### About this task
Among the entries below, which lines include the string "pendiente"? Show each one.

○ ○ ○ ○

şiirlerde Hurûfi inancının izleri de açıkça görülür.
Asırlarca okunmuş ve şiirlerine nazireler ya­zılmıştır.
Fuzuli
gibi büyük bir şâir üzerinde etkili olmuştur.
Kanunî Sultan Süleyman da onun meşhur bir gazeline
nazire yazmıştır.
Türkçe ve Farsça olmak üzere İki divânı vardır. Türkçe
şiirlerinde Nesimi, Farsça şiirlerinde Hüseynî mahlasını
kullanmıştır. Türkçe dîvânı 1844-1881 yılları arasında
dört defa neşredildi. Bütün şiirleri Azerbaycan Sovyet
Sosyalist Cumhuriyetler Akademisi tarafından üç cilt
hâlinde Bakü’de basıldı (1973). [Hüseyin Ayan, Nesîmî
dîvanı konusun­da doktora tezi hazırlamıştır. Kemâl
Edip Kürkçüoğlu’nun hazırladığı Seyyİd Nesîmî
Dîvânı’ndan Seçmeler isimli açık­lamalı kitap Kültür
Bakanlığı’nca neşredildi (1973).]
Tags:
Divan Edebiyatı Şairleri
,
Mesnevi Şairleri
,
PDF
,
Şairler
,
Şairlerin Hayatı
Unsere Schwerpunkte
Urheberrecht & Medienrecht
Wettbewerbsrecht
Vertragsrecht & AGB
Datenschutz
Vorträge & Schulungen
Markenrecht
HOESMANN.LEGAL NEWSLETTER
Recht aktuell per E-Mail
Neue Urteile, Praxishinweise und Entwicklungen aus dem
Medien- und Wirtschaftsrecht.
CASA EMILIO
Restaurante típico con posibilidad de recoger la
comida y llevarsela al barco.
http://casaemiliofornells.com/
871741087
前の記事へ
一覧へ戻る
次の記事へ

○ ○ ○ ○

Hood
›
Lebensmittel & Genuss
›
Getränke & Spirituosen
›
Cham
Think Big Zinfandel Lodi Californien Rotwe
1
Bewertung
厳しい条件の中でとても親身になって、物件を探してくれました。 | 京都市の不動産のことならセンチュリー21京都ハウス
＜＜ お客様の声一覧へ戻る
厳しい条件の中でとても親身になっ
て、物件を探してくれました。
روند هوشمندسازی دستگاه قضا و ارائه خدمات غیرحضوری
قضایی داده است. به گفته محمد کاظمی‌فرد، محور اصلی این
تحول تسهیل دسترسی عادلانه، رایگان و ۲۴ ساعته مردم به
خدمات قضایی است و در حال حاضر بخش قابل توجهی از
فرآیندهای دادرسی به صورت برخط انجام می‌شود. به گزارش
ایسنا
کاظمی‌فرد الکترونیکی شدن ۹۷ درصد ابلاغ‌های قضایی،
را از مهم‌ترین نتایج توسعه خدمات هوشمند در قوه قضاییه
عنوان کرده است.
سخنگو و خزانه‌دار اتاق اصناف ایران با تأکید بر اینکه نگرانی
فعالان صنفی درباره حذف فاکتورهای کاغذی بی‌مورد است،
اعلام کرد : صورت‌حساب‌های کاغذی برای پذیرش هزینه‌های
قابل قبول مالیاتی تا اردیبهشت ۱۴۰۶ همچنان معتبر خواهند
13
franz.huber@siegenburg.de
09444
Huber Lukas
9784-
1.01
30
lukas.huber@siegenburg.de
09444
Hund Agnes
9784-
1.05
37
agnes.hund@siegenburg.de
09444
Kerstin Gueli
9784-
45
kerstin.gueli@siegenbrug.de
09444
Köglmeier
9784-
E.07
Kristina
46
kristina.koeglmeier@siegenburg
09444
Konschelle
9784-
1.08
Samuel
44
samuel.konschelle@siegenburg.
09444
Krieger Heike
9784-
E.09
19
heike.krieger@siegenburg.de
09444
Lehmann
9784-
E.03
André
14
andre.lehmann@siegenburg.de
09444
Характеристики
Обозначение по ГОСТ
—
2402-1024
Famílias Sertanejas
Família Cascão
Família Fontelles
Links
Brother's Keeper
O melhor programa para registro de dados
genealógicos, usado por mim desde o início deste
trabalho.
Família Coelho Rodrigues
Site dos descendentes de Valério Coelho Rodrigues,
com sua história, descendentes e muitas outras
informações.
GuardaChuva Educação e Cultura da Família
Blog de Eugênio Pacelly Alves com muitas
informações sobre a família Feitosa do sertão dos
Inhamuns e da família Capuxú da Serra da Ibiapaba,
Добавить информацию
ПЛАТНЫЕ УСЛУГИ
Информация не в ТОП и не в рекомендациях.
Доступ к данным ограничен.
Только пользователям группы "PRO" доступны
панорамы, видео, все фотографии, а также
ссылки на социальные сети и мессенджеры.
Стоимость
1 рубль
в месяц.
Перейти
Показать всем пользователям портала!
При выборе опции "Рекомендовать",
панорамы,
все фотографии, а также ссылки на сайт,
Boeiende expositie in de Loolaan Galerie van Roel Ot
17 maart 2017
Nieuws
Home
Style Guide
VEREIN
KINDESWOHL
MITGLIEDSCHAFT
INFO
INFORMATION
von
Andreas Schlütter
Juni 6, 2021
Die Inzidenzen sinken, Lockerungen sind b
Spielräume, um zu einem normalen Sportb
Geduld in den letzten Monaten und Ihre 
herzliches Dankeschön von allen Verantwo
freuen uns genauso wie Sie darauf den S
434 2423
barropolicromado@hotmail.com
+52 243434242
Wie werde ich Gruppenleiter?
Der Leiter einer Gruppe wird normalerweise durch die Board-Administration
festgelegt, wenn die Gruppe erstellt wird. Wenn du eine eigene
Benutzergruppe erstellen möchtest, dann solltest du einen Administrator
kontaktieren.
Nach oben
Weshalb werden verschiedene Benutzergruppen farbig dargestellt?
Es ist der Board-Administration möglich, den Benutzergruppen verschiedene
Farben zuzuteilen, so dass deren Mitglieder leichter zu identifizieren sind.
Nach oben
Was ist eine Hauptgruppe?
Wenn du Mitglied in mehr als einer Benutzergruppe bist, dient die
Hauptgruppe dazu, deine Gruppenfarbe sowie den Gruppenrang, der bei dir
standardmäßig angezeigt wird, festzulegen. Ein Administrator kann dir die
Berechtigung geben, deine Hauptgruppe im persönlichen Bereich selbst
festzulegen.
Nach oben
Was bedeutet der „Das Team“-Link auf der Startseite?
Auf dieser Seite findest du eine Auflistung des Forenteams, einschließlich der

○ ○ ○ ○

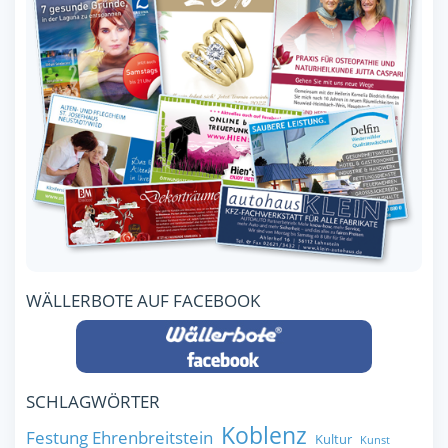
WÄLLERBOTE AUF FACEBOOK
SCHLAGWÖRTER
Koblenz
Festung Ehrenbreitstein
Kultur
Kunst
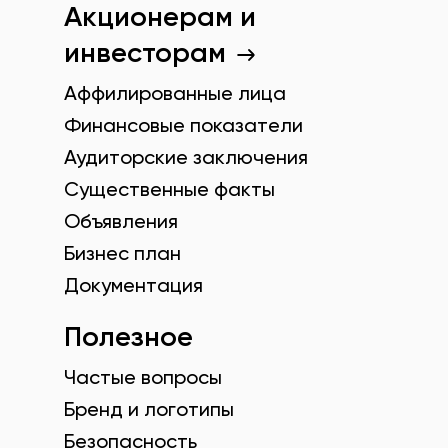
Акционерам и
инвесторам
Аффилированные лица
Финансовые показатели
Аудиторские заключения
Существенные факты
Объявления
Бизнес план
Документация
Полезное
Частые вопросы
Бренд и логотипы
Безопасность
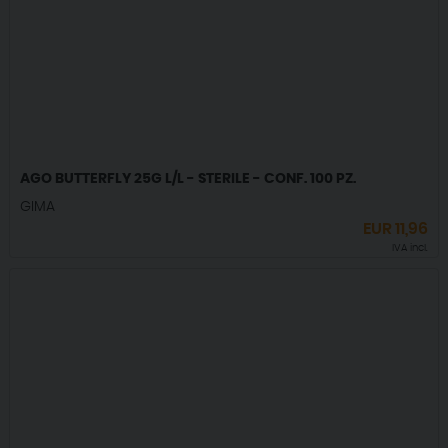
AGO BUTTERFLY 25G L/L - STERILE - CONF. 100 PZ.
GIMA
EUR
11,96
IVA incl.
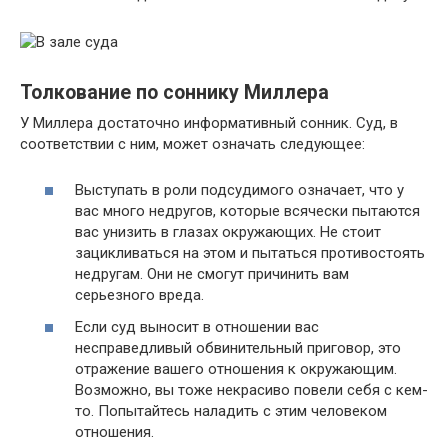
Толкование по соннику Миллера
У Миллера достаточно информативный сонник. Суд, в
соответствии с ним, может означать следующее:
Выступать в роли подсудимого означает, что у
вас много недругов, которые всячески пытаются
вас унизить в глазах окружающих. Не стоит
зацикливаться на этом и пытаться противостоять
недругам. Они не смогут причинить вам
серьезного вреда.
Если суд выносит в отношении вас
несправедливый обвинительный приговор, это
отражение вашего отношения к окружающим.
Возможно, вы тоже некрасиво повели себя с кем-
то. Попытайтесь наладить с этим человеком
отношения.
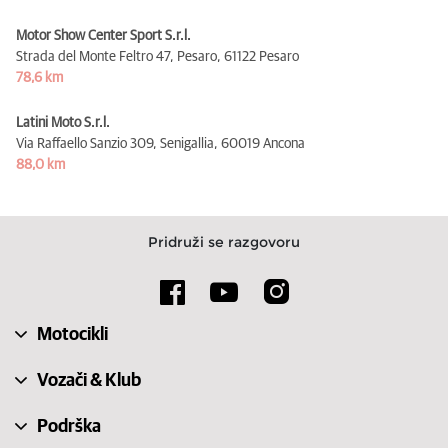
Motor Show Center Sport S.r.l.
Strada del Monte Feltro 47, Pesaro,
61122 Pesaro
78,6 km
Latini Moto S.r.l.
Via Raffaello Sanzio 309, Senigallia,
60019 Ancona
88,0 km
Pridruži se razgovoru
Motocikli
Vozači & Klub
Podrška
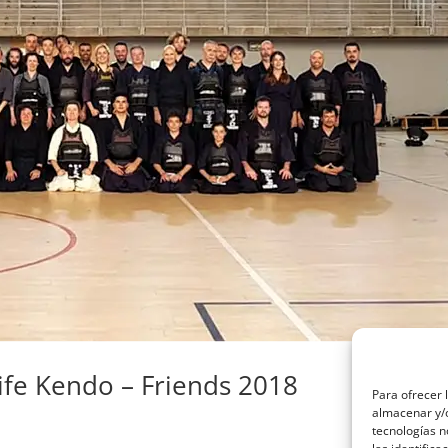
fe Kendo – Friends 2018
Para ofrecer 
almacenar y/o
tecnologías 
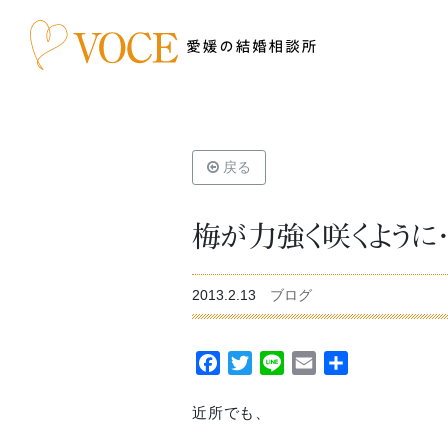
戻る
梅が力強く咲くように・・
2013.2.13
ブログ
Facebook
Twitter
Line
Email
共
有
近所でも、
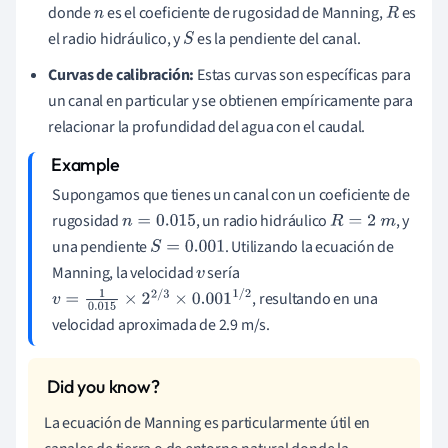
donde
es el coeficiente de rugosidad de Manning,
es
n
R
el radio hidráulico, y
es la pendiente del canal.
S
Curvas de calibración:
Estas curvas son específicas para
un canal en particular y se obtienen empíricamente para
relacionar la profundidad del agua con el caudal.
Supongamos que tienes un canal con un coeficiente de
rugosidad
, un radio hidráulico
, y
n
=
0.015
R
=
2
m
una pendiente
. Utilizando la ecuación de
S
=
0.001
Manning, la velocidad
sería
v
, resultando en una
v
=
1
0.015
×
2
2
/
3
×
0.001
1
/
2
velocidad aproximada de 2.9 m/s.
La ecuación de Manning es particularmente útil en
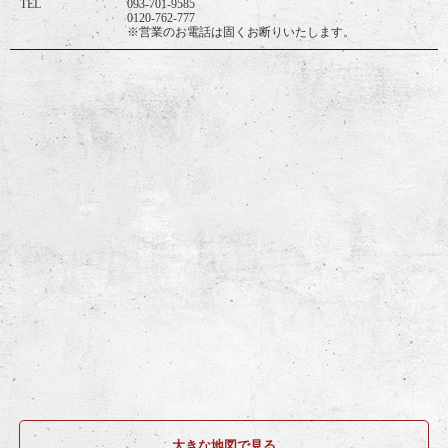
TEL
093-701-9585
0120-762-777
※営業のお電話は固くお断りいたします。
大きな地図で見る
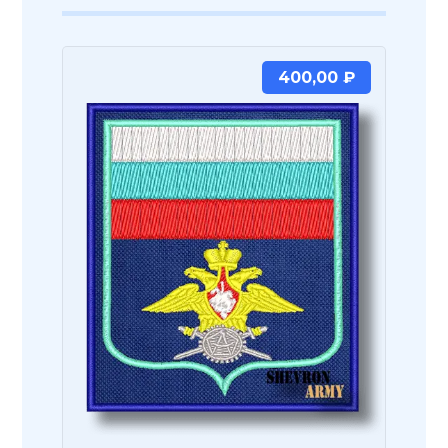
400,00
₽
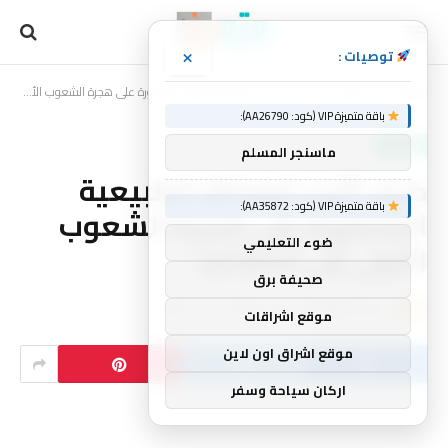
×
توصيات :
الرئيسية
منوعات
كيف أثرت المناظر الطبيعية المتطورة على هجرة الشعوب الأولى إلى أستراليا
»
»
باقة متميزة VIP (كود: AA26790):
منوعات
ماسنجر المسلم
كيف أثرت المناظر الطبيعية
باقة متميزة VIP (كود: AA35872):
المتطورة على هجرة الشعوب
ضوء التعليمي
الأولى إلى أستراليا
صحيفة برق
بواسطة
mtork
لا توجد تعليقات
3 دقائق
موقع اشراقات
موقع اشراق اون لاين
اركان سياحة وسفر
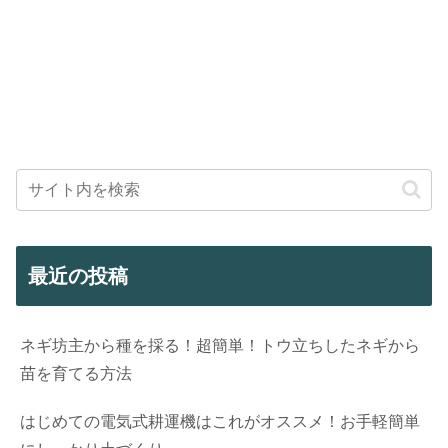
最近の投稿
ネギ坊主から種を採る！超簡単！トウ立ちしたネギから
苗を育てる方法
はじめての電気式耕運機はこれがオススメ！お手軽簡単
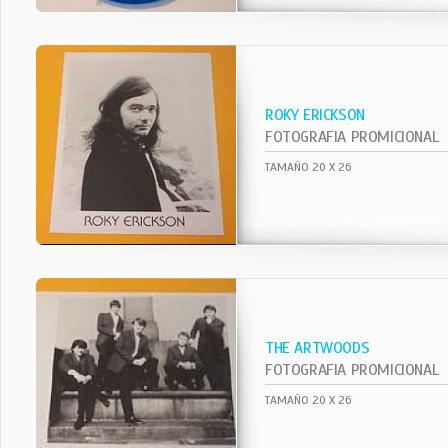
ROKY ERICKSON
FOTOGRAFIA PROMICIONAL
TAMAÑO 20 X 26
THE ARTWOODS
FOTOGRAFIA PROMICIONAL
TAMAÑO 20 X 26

○ ○ ○ ○

### Response to this exercise
es la pendiente del canal.
una pendiente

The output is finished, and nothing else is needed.